Toute sa vie durant, il avait travaillé avec son frère aîné (de deux ans) à une oeuvre exigeante d'inspiration classique, mais en prise directe avec la réalité. Palme d'Or en 1977 pour le rugueux Padre Padrone, il avait également décroché l'Ours d'Or pour César doit mourir en 2012.

"Avec Paolo Taviani, c'est un grand maître du cinéma italien qui nous quitte. Avec son frère Vittorio, il a signé des films inoubliables, profonds, engagés, qui ont su entrer dans l'imaginaire collectif dans l'histoire du cinéma" a salué Roberto Gualtieri, le maire de Rome, sur son compte X.

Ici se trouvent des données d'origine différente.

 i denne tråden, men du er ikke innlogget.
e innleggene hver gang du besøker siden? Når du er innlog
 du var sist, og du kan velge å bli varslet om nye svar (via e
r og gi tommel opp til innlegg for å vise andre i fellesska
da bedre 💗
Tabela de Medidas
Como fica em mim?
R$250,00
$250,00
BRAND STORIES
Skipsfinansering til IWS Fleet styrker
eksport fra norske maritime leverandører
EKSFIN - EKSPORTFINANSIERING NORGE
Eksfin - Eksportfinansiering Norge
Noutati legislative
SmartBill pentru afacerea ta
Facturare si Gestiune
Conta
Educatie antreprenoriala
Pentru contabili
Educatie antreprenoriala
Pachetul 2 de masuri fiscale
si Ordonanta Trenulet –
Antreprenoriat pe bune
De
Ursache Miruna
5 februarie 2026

La révélation du néo-réalisme

La production cinématographique des frères Paolo et Vittorio Taviani, réalisée à quatre mains durant plus de quatre décennies, est un cas à peu près unique dans l'histoire du cinéma. Après avoir suivi des cours d'Art à L'Université de Pise, les frères Taviani se tournent vers le cinéma, après la découverte en salle du drame néo-réaliste Paisa de Roberto Rossellini.

En 1954, ils réalisent le premier de leur sept documentaires: San Miniato, luglio '44, qui narre le massacre de la population de leur village natal par les nazis. Mais la censure veille : il est interdit dès 1955. Un homme à brûler est leur première oeuvre de fiction et leur premier long métrage.

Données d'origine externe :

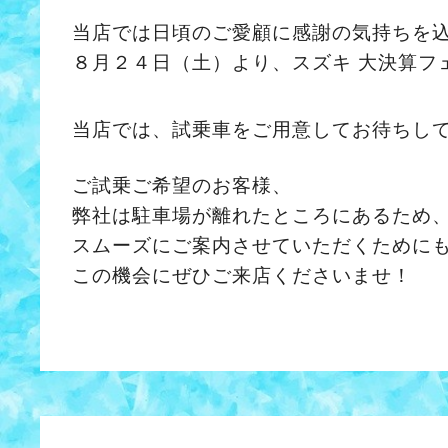
当店では日頃のご愛顧に感謝の気持ちを
８月２４日（土）より、スズキ 大決算フ
当店では、試乗車をご用意してお待ちし
ご試乗ご希望のお客様、
弊社は駐車場が離れたところにあるため
スムーズにご案内させていただくために
この機会にぜひご来店くださいませ！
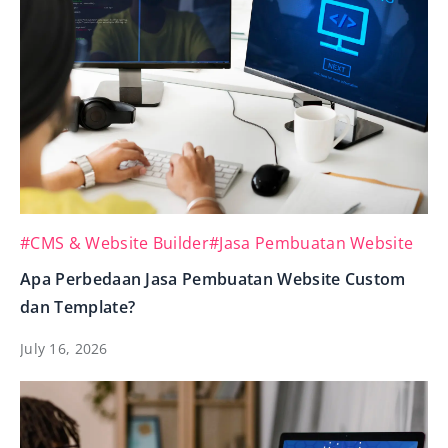
#CMS & Website Builder
#Jasa Pembuatan Website
Apa Perbedaan Jasa Pembuatan Website Custom
dan Template?
July 16, 2026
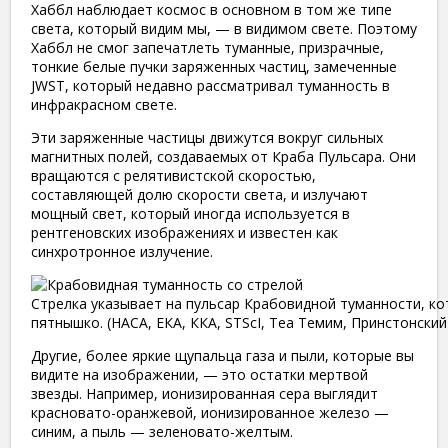
Хаббл наблюдает космос в основном в том же типе
света, который видим мы, — в видимом свете. Поэтому
Хаббл не смог запечатлеть туманные, призрачные,
тонкие белые пучки заряженных частиц, замеченные
JWST, который недавно рассматривал туманность в
инфракрасном свете.
Эти заряженные частицы движутся вокруг сильных
магнитных полей, создаваемых от Краба Пульсара. Они
вращаются с релятивистской скоростью,
составляющей долю скорости света, и излучают
мощный свет, который иногда используется в
рентгеновских изображениях и известен как
синхротронное излучение.
Стрелка указывает на пульсар Крабовидной туманности, ко
пятнышко. (НАСА, ЕКА, ККА, STScI, Теа Темим, Принстонский
Другие, более яркие щупальца газа и пыли, которые вы
видите на изображении, — это остатки мертвой
звезды. Например, ионизированная сера выглядит
красновато-оранжевой, ионизированное железо —
синим, а пыль — зеленовато-желтым.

Observateurs acerbes et aigus des transformations qui bouleversent et façonnent la société italienne, les frères Taviani mêlent intimement dans leur filmographie l'Histoire, analyse psychologique et lyrisme. Avec Les Hors-la-loi du mariage, dont Ugo Tognazzi et Annie Girardot partagent l'affiche, ils signent une comédie douce-amère sur le thème du divorce.

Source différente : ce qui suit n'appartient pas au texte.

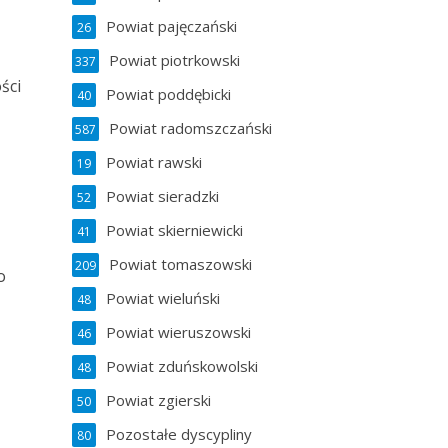
Powiat pajęczański
26
Powiat piotrkowski
337
ści
Powiat poddębicki
40
Powiat radomszczański
587
Powiat rawski
19
Powiat sieradzki
52
Powiat skierniewicki
41
Powiat tomaszowski
209
o
Powiat wieluński
48
Powiat wieruszowski
46
Powiat zduńskowolski
48
Powiat zgierski
50
Pozostałe dyscypliny
80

L'année suivante, ils utilisent le Fantastique comme métaphore du contexte tumultueux de l'année 1968 dans le monde, avec Sous le signe du scorpion. Ce n'est toutefois qu'en 1974, avec Allonsanfan, évocation de l'Italie post-Napoléonienne et de l'échec des troubles révolutionnaires qui éclatèrent, qu'ils obtiennent leur premier grand succès international.

La Palme d'or de Padre Padrone

En 1977, ils se penchent sur la rude destinée d'un enfant sarde élevé par un père berger de son état et d'une rare brutalité: l'histoire de Padre Padrone, bien que soulevant de vives critiques, bouleverse le Jury cannois qui lui décerne la Palme d'or. Ils continuent d'explorer le thème de la guerre sous le prisme de l'enfance avec La Nuit de San Lorenzo (1982; Grand Prix spécial du Jury à Cannes).

En 1987, ils quittent brièvement la péninsule italienne pour planter leurs caméras aux Etats-Unis avec Good Morning Babylon, peinture satirique et pleine de verve du monde hollywoodien du temps de Griffith. Grands admirateurs de l'auteur italien de roman picaresque Luigi Pirandello, ils adaptent plusieurs de ses récits dans le dyptique Kaos /Kaos II.

Après un détour par le documentaire avec Un Altro mondo e possibile, soulignant les ravages de la mondialisation, les frères Taviani reviennent à la fiction avec Le Mas des allouettes, leur seizième long métrage.

Jules César en prison

Dans les années 2010, les frères Taviani renouent avec la poésie en adaptant le poète classique Boccace (Contes italiens) et se lancent dans l'expérimental César doit mourir, qui les voient poser leur caméra dans une prison de haute sécurité le temps d'une représentation de "Jules César" de Shakespeare. Un coup de génie salué par la critique et récompensé d'un Ours d'Or à Berlin, le film s'impose instantanément comme l'un des sommets de la carrière des Taviani.

Après la mort de son aîné, Paolo Taviani a tourné seul un dernier film, Leonora Addio, présenté à la Berlinale en 2022.